◆ PROBLEM TO SOLVE:
Please say how many lines in the records below contain the word "middle". Give only the number.

◆ EXERCISE MATERIAL:
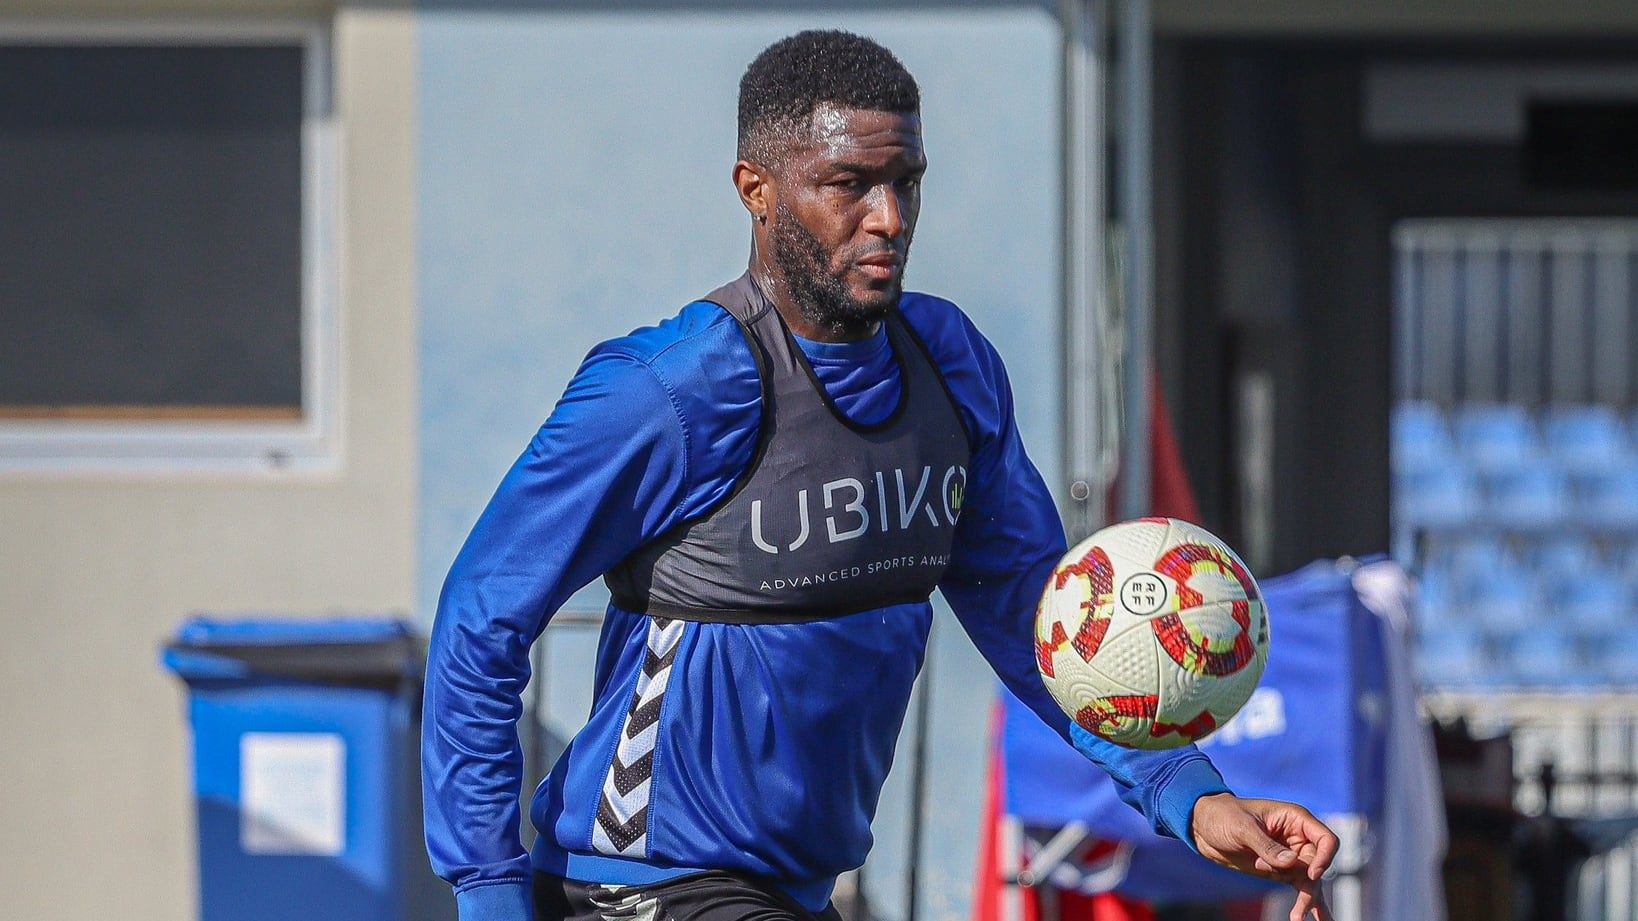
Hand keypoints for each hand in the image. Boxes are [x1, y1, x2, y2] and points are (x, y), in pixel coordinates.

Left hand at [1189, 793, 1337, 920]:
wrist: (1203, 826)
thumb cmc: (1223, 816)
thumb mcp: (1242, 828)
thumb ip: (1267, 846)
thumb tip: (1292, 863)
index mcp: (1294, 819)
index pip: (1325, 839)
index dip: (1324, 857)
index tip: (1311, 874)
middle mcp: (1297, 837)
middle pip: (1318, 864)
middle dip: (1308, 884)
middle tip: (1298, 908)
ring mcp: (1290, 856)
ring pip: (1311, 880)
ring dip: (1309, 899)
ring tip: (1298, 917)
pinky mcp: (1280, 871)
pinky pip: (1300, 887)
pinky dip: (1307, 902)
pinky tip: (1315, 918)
...
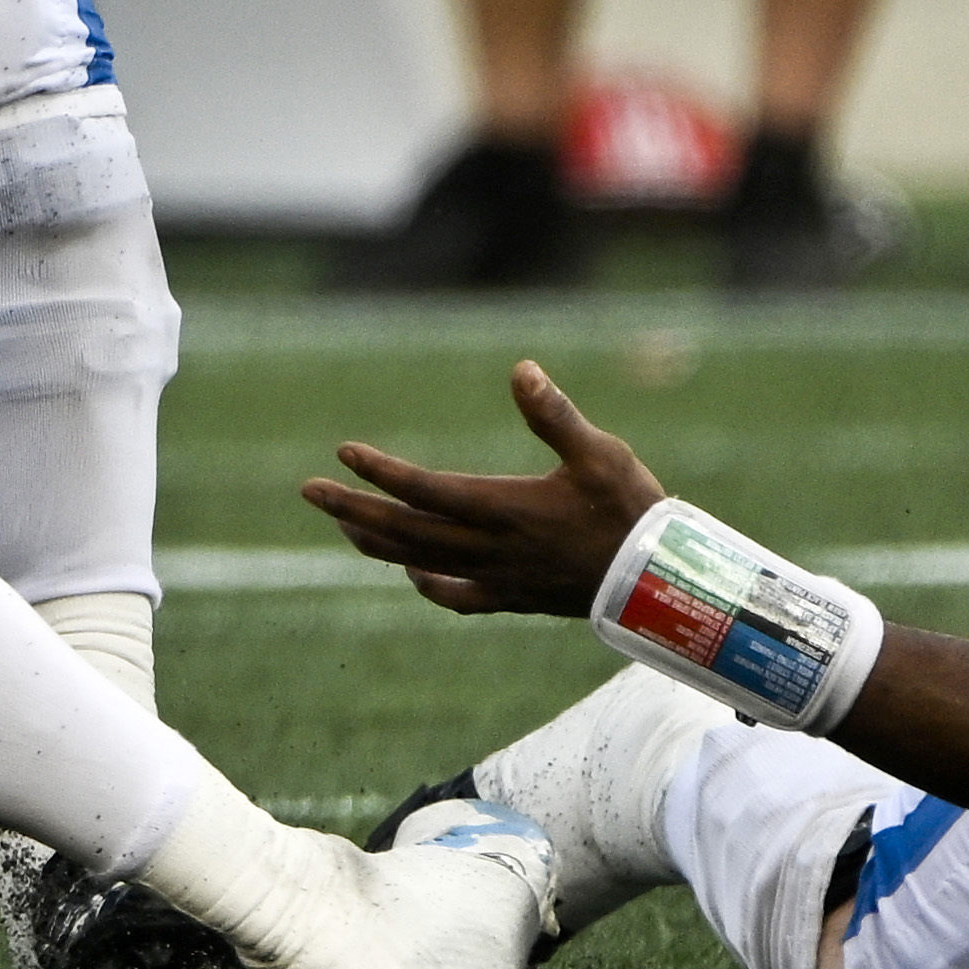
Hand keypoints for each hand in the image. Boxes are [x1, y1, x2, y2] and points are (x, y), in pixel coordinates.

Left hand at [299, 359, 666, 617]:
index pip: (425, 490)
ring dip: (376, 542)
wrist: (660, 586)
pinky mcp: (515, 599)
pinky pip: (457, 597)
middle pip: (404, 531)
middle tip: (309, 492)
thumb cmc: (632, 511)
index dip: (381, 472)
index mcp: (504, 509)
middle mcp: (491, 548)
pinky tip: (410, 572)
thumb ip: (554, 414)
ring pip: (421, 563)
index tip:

◆ RESULT OF THIS TASK:
7